Who is Henry Blodget? According to the “Business Insider” website, he is “co-founder, CEO and Editor-In Chief of Business Insider, a former top-ranked Wall Street analyst, [and] the host of Yahoo Daily Ticker, a Yahoo Finance video show viewed by several million people a month. He is often a guest on CNN, MSNBC, NPR, and other networks.” Clearly, here is someone who spends much of his time learning and thinking about major companies and finance. And I wish that I could reprint one of his latest columns here in its entirety.
Instead, I strongly recommend that you click here to read “APPLE’S TV DREAM REVEALED: Embarrass Hardware Makers, Stiff Content Providers, Destroy Cable Companies.” I’ll also point out that he gives credit to Wall Street analyst Gene Munster and Claire Atkinson of the New York Post for their research on the topic. Blodget does not pull any punches, as you might have guess from the article’s title.

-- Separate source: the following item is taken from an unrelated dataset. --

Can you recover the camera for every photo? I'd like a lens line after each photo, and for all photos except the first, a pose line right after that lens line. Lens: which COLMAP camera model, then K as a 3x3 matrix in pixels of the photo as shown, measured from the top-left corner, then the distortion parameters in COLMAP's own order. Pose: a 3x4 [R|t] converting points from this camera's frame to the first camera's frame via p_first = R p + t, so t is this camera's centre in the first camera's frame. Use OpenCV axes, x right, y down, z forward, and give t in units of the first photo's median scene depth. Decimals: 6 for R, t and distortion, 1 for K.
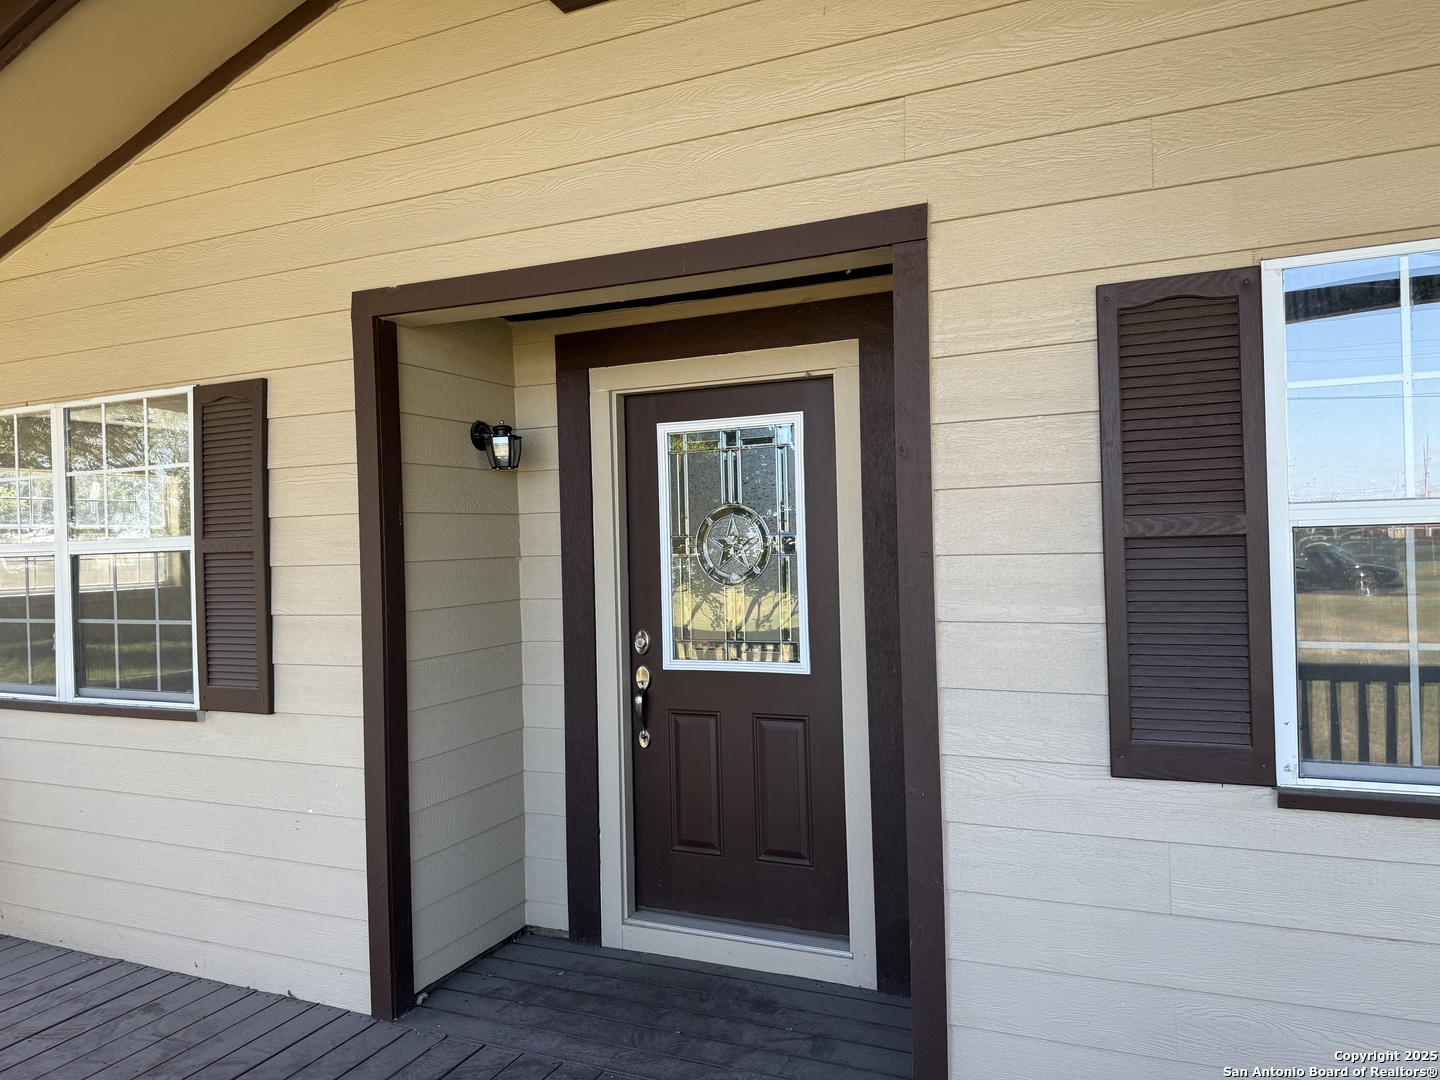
lens RADIAL K [[1010.7, 0, 737.3], [0, 1010.7, 541.6], [0, 0, 1]] dist [0.062158, -0.085463]
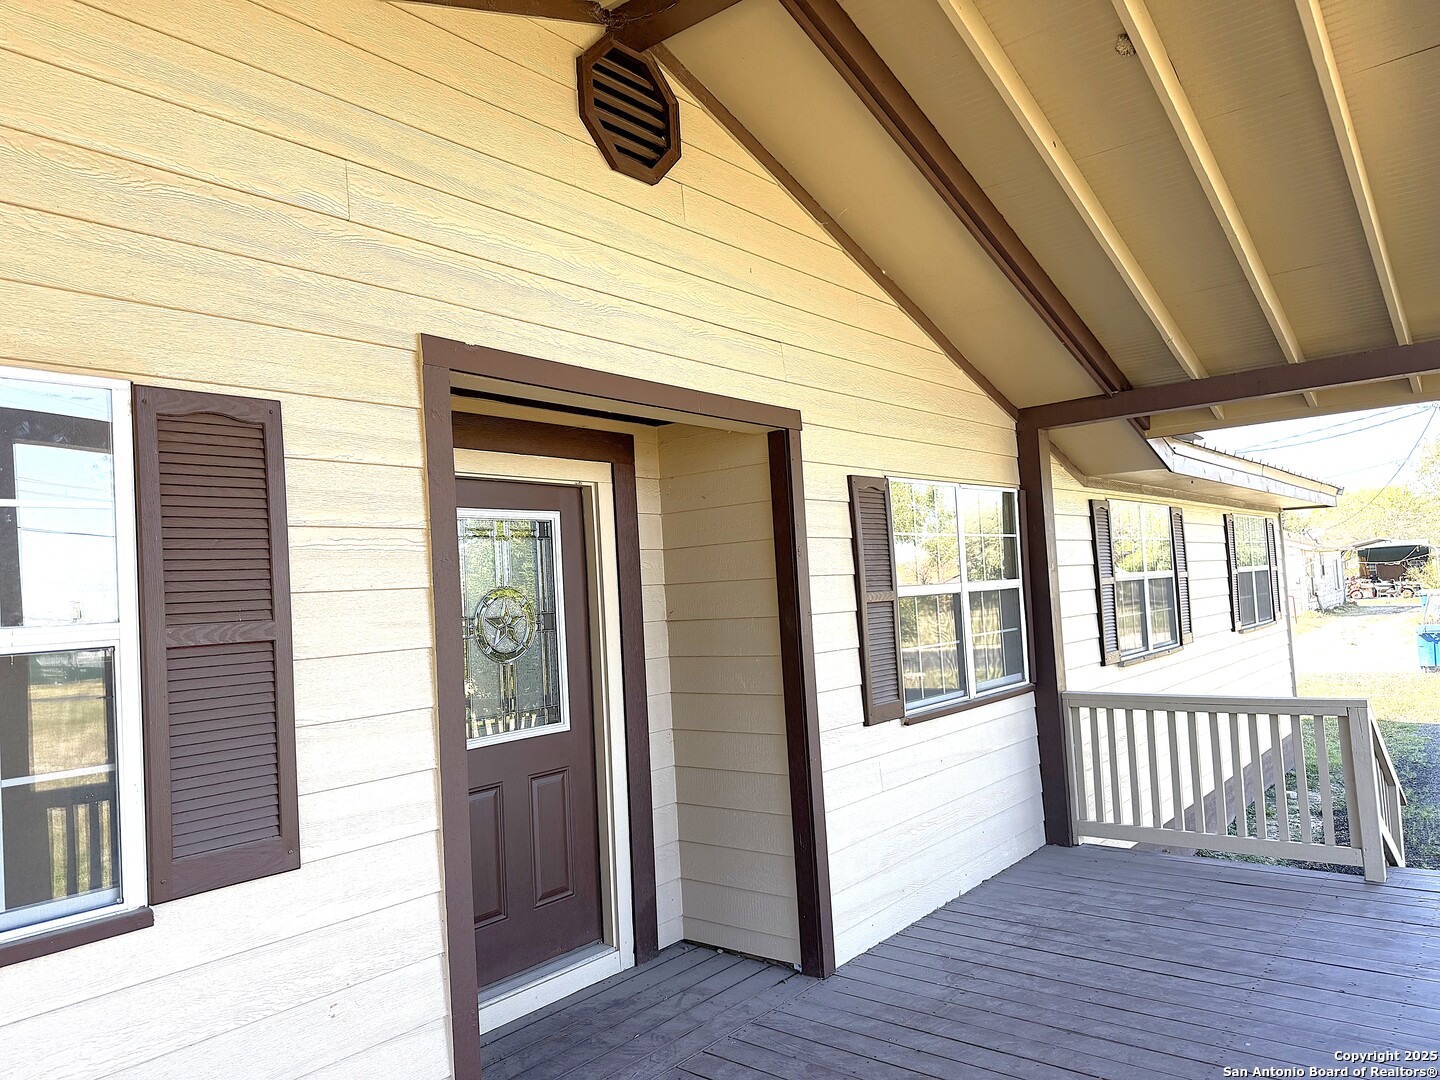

The highlights are that Apple wants to build the coolest TV ever (which is not a surprising goal), charge a lot for it (in order to maintain that incredible Apple product profit margin), and obtain top-shelf content for almost nothing that Apple will control and provide to the consumers. In short, the company wants to replicate its success with the iPod and iTunes in the music industry, except this time do it with movies and television shows.
Blodget paints a credible future in which Apple uses its installed base of iPhones and iPads to be the camel’s nose under the tent, convincing the other parties that there’s some extra money to be made by joining in on Apple’s Grand Experiment. And Apple will become indispensible and eventually “destroy the economics and power of today’s TV industry, both on the content side and the distribution side.”
I don’t think it will happen. I don’t think it can happen. I see two problems with Blodget’s conclusions. First, the television and movie content producers have shown much more reluctance to get in bed with online distribution than the music industry was. For example, as Netflix gets bigger and more influential, some of its content contracts are not getting renewed. The producers don’t want the Netflix money, for fear that it devalues their product. (Whether they are right or wrong in this analysis is beside the point.) So Netflix, Hulu, Amazon, and others are apparently preparing to become their own studios and produce original content without the help of the established providers. I don’t see how Apple can convince the content producers to accept a pennies-on-the-dollar deal for their content.
And the second point is that I can’t see a television that costs twice as much as the competition being a run-away success, no matter how cool it might be. When the iPod came out, there weren’t that many MP3 players in use, and the ones that were available were all very different. The same was the case when the first iPhone and the first iPad appeared. Trying to sell a new television today is tough enough, even without pricing yourself out of the market. This is a mature market with many large brand names and little significant product differentiation. Apple is likely to chip a tooth or two trying to take a bite out of this pie.
All the same, I recommend that you read Blodget’s article for yourself and make up your own mind. It’s too soon to say, but if he’s right about Apple’s strategy, I expect this to be a massive failure in the making.